Driver’s view: Wayne Sperry’s Claas Rollant 455 Uniwrap

We get the lowdown on the Rollant 455 Uniwrap baler-wrapper run by contractor Wayne Sperry of J&S Agri, Llwyn Celyn Farm, Abergavenny, Monmouthshire.

What made you choose a Claas baler-wrapper?

I’ve had several Claas balers and, after running a Rollant 255 and 375 Uniwrap, I was keen to get higher output and a bit more refinement.

The 375 was a good, solid machine, but the wrapper was slow and output was limited to about 20-30 bales/hour. It was also fairly basic and the vertical wrap holders were hard work to load and unload – I’ve got a bad back, so I really struggled with them.

When the time came to change, the 455 had been out for a couple of years and it seemed to be going well. Output was considerably higher than the 375 and there were several features that I liked the look of.

However, the hydraulic folding wrap carriers were the thing that really clinched it for me. They drop down horizontally to about waist height and they can be loaded really easily straight from a pallet.

I bought a new model from my local dealer Riverlea in 2019 and it arrived just after the start of the season – it set me back about £58,000. I could have had a McHale Fusion for similar money, but I’ve had good service from my dealer and Claas, and the machine offered everything I needed.

Claas Rollant 455 Uniwrap

  • Bale width x diameter 1.2mx1.25-1.35
  • Pick-up 2.1m
  • Number of knives 0/12/13/25
  • Bale formation 16 rollers
  • Density control Hydraulic tailgate pressure plus three pivoting rollers
  • Weight 5,800kg
  • List price £67,060

See also: Buyers guide: Second-hand four-rotor rakes

How has it performed?

Somehow the bale count managed to get wiped from the screen, but it has produced about 10,000 so far without major problems.

Output is almost double that of the 375 at about 50 bales/hour. Most of the improvement is down to the speed of the wrapper, which can put six layers of wrap on in 23 seconds.

Wayne Sperry

Wayne Sperry © James Andrews

The transfer arm that lifts the bale onto the wrapping table is also far more efficient. It was one of the things that limited the speed of the old model, but it’s almost instant on this machine – it will even transfer the bale when going down a steep slope.

As a result, the baler can easily work at speeds of 10kph and I only have to slow down if it’s a heavy crop and I’m putting on six layers of wrap.

Bale shape and netting is also consistent and I’ve only had problems when I switched to using some cheaper net. I soon moved back to running Claas stuff and there have been very few dud or untidy bales since.

As it’s a relatively new machine, the dealer has been out to it several times to perform upgrades. I didn’t have any issues before these were installed, but it’s nice to know that it has been kept up to the latest spec.

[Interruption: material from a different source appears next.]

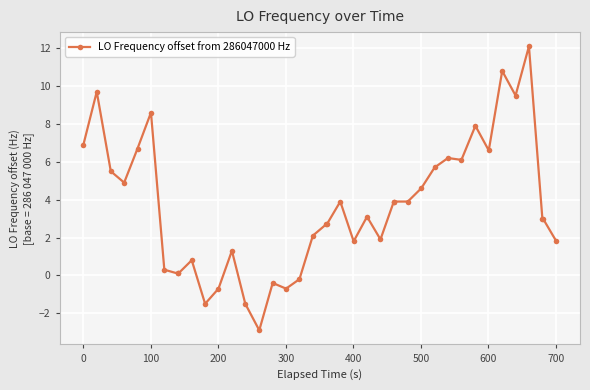

What is the smallest value displayed?

-2.9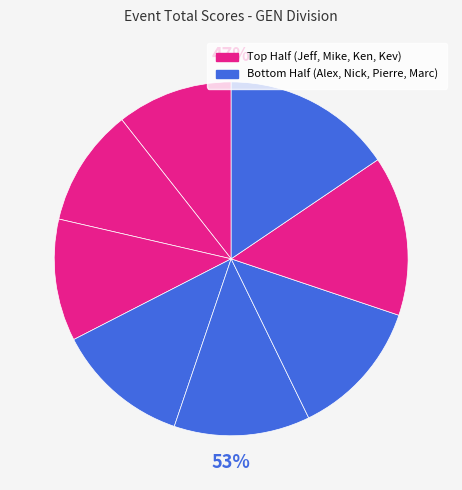

Which slice is the smallest?

Jeff MacKeigan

What is grass quality like?

The baler has 25 knives that can be run as a half set of 12 or 13, but I rarely use them, as most of my customers prefer uncut silage in bales. Density and shape are never a problem, though, and I can easily get 1t into a 1.2m bale.

Although it’s a fixed-chamber model, there is a small amount of variation in bale size, which is achieved by moving the tailgate slightly. I normally run it at the smaller 1.25m setting and expand it to 1.35m if I need to squeeze a bit more in at the end of the field.

Bale consistency has also been helped by the fact that the controller beeps to let me know when the chamber is three-quarters full. This didn’t happen on the old model, so I ended up fitting a visual indicator so I knew where I was.

What could be improved?

Because I had the baler a couple of years after it came out, most of the niggles had already been ironed out. Plus, the upgrades Claas has fitted along the way have helped keep it up to date.

The one thing I would like to change is upgrading the hitch from a ring to a Scharmuller-type ball as they ride so much smoother.

Would you have another?

My baling workload has tailed off a bit as more customers have expanded their silage pits, but as long as I have a sufficient demand, I wouldn’t hesitate to have another.

I don’t think it can quite match a McHale Fusion for output, but it’s plenty fast enough, nice to use and has proved to be reliable.